Some twenty years ago, these birds were hunted to extinction in our part of the UK, as it was believed they, being ‘birds of prey’, took young lambs and small dogs. Not true. Although they are ‘raptors’ they mainly eat carrion i.e. meat already dead. They only revert to live prey in extremis.

So, just over ten years ago two pairs of young kites from northern Scotland, where their numbers were almost too high, were reintroduced to my area of England.

It obviously suited them, as now we have more than twenty pairs. Sometimes I can see almost all of them climbing a thermal outside my home. Making the sky look like a wonderful ocean pool for them.
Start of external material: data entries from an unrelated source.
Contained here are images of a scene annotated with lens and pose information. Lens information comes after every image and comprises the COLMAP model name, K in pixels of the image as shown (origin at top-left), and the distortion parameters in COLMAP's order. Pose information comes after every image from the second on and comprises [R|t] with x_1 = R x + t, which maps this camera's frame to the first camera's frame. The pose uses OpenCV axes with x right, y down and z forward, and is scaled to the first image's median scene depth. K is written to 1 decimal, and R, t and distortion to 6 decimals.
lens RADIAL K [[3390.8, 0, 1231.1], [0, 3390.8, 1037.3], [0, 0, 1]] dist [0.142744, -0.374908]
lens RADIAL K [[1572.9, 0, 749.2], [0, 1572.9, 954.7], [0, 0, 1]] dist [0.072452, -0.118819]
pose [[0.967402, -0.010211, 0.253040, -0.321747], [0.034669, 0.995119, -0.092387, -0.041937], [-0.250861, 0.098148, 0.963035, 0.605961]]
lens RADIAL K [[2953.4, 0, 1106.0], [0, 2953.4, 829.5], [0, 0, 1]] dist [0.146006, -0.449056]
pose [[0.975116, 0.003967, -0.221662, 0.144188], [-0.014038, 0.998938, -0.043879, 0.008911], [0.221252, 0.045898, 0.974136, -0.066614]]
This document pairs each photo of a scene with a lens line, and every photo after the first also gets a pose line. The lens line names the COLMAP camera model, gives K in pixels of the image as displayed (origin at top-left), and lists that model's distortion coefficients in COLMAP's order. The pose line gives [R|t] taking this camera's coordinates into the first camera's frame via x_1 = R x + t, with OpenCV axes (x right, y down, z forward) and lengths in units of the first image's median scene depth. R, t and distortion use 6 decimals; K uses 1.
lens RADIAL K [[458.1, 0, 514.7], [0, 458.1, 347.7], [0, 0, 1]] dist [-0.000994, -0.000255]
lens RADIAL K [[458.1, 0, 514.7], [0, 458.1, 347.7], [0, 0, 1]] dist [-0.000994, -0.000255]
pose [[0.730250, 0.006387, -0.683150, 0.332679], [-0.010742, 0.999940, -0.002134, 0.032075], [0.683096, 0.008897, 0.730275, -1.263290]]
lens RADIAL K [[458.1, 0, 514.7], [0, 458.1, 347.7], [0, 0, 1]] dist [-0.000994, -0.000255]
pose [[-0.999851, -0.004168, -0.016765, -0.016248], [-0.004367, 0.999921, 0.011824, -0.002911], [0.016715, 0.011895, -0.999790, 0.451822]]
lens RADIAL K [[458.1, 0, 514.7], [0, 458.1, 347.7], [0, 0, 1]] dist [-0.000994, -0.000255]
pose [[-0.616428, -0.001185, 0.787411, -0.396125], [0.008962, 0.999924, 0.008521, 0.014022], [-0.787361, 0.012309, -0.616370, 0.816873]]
Not only does their inspiring recovery remind me that a significant planned change can prove highly beneficial, but also that ‘Life’ is a precious thing to be valued.

Many talk about ‘work-life balance’ as if life and work are different things. Work is only a subset of life. Work should always know its place and you should never let it take over.

Remember the Red Kites of Thames Valley. Sometimes allow yourself to soar on thermals, sometimes plan radical changes and always, always, remember to stop, listen to the bird song, then breathe deeply. You can be certain that ‘work’ will benefit too.